=== What the exercise asks ===
From the entries below, transcribe exactly the lines between the line holding "G04 APERTURE LIST*" and the line holding "X81981000Y-55695400D02*", inclusive; skip all other lines.

=== Stored data ===

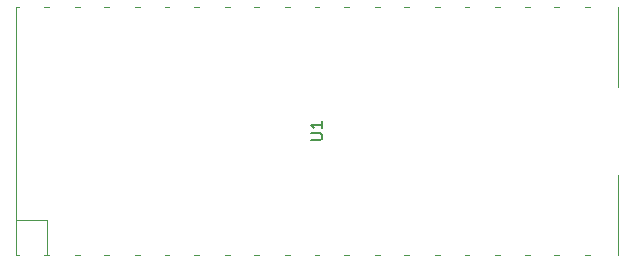
<source format=gbr>
%TF.GenerationSoftware,KiCad,Pcbnew,6.0.6-3a73a75311~116~ubuntu21.10.1*%
%TF.CreationDate,2022-10-28T18:02:49+02:00*%
%TF.ProjectId,Keyboard,4b657962-6f61-4726-942e-6b696361645f,v1*%
%TF.SameCoordinates,Original*%
%TF.FileFunction,Legend,Top*%
%TF.FilePolarity,Positive*%
%FSLAX46Y46*%
G04 Gerber Fmt 4.6, Leading zero omitted, Abs format (unit mm)*
G04 Created by KiCad (PCBNEW 6.0.6-3a73a75311~116~ubuntu21.10.1) date 2022-10-28 18:02:49*
%MOMM*%
%LPD*%
G01*
G04 APERTURE LIST*
%ADD10C,0.150000*%
%ADD11C,0.120000*%
G04 APERTURE END LIST*
D10*
%TO.C,U1*%
X99433380Y-66957304D02*
X100242904Y-66957304D01*
X100338142Y-66909685D01*
X100385761Y-66862066D01*
X100433380Y-66766828D01*
X100433380Y-66576352D01*
X100385761Y-66481114D01*
X100338142Y-66433495D01*
X100242904Y-66385876D01*
X99433380Y-66385876D01*
X100433380Y-65385876D02*
X100433380Y-65957304D01*
X100433380Y-65671590D02*
X99433380Y-65671590D01*
X99576238Y-65766828D01*
X99671476Y-65862066D01*
X99719095Y-65957304D01*
D11*
X120081000Y-76695400D02*
X120481000Y-76695400D01*
X122681000Y-55695400D02*
X123081000Y-55695400D01*
X92181000Y-76695400D02*
X92581000Y-76695400D01*
X125481000Y-55695400D02*
X125481000Y-62495400D01*
X81981000Y-55695400D02*
X82381000Y-55695400D01*
X115081000Y-55695400D02*
X115481000Y-55695400D01*
X89581000Y-76695400D02*
X89981000Y-76695400D01*
X87081000Y-55695400D02*
X87481000Y-55695400D01*
X112481000Y-76695400D02*
X112881000Y-76695400D01*
X76881000Y-76695400D02*
X77281000Y-76695400D01*
X77148000Y-76695400D02*
X77148000Y-73688400D01*
X94681000Y-55695400D02*
X95081000Y-55695400D01*
X99781000Y-76695400D02*
X100181000Y-76695400D01*
X79481000Y-76695400D02*
X79881000Y-76695400D01*
X125481000Y-69895400D02*
X125481000Y-76695400D01*
X97281000Y-76695400D02*
X97681000Y-76695400D01*
X77148000Y-73688400D02*
X74481000Y-73688400D01*
X74481000Y-76695400D02*
X74781000Y-76695400D01*
X109981000Y-55695400D02*
X110381000Y-55695400D01*
X79481000Y-55695400D02*
X79881000Y-55695400D01*
X104881000Y-76695400D02*
X105281000Y-76695400D01*
X92181000Y-55695400D02*
X92581000Y-55695400D01*
X76881000Y-55695400D02*
X77281000Y-55695400D01*
X117581000Y-76695400D02*
X117981000Y-76695400D01*
X109981000Y-76695400D02*
X110381000Y-76695400D01*
X120081000Y-55695400D02*
X120481000Y-55695400D01*
X112481000Y-55695400D02*
X112881000Y-55695400D01*
X74481000Y-76695400D02*
X74481000Y-55695400D01*
X84581000Y-76695400D02*
X84981000Y-76695400D01*
X84581000Y-55695400D02*
X84981000Y-55695400D01*
X115081000Y-76695400D02*
X115481000Y-76695400D01*
X97281000Y-55695400D02*
X97681000Y-55695400D01*
X99781000Y-55695400D02*
X100181000Y-55695400D01*
X117581000Y-55695400D02*
X117981000Y-55695400D01*
X89581000Y-55695400D02*
X89981000Y-55695400D01*
X107381000Y-76695400D02*
X107781000Y-76695400D01*
X107381000Y-55695400D02*
X107781000Y-55695400D01*
X94681000Y-76695400D02*
X95081000Y-76695400D01*
X102281000Y-76695400D02*
X102681000Y-76695400D01*
X81981000Y-76695400D02*
X82381000Y-76695400D01*
X87081000Y-76695400D02*
X87481000Y-76695400D01*
X102281000Y-55695400D02*
X102681000Y-55695400D01*
X122681000Y-76695400D02*
X123081000Y-76695400D01*
X104881000Y-55695400D02*
X105281000Y-55695400D01*
X74481000Y-55695400D02*
X74781000Y-55695400D01*
%TD*%
M02*

</source>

=== Solution for this problem ===
G04 APERTURE LIST*
%ADD10C,0.150000*%
%ADD11C,0.120000*%
G04 APERTURE END LIST*
D10*
%TO.C,U1*%
X99433380Y-66957304D02*
X100242904Y-66957304D01*
X100338142Y-66909685D01*
X100385761Y-66862066D01*
X100433380Y-66766828D01*
X100433380Y-66576352D01*
X100385761Y-66481114D01*
X100338142Y-66433495D01*
X100242904Y-66385876D01*
X99433380Y-66385876D01*
X100433380Y-65385876D02*
X100433380Y-65957304D01*
X100433380Y-65671590D02*
X99433380Y-65671590D01*
X99576238Y-65766828D01*
X99671476Y-65862066D01*
X99719095Y-65957304D01*
D11*
X120081000Y-76695400D02*
X120481000Y-76695400D01*
X122681000Y-55695400D02*
X123081000Y-55695400D01*
X92181000Y-76695400D02*
X92581000Y-76695400D01*
X125481000Y-55695400D02*
X125481000Y-62495400D01*
X81981000Y-55695400D02*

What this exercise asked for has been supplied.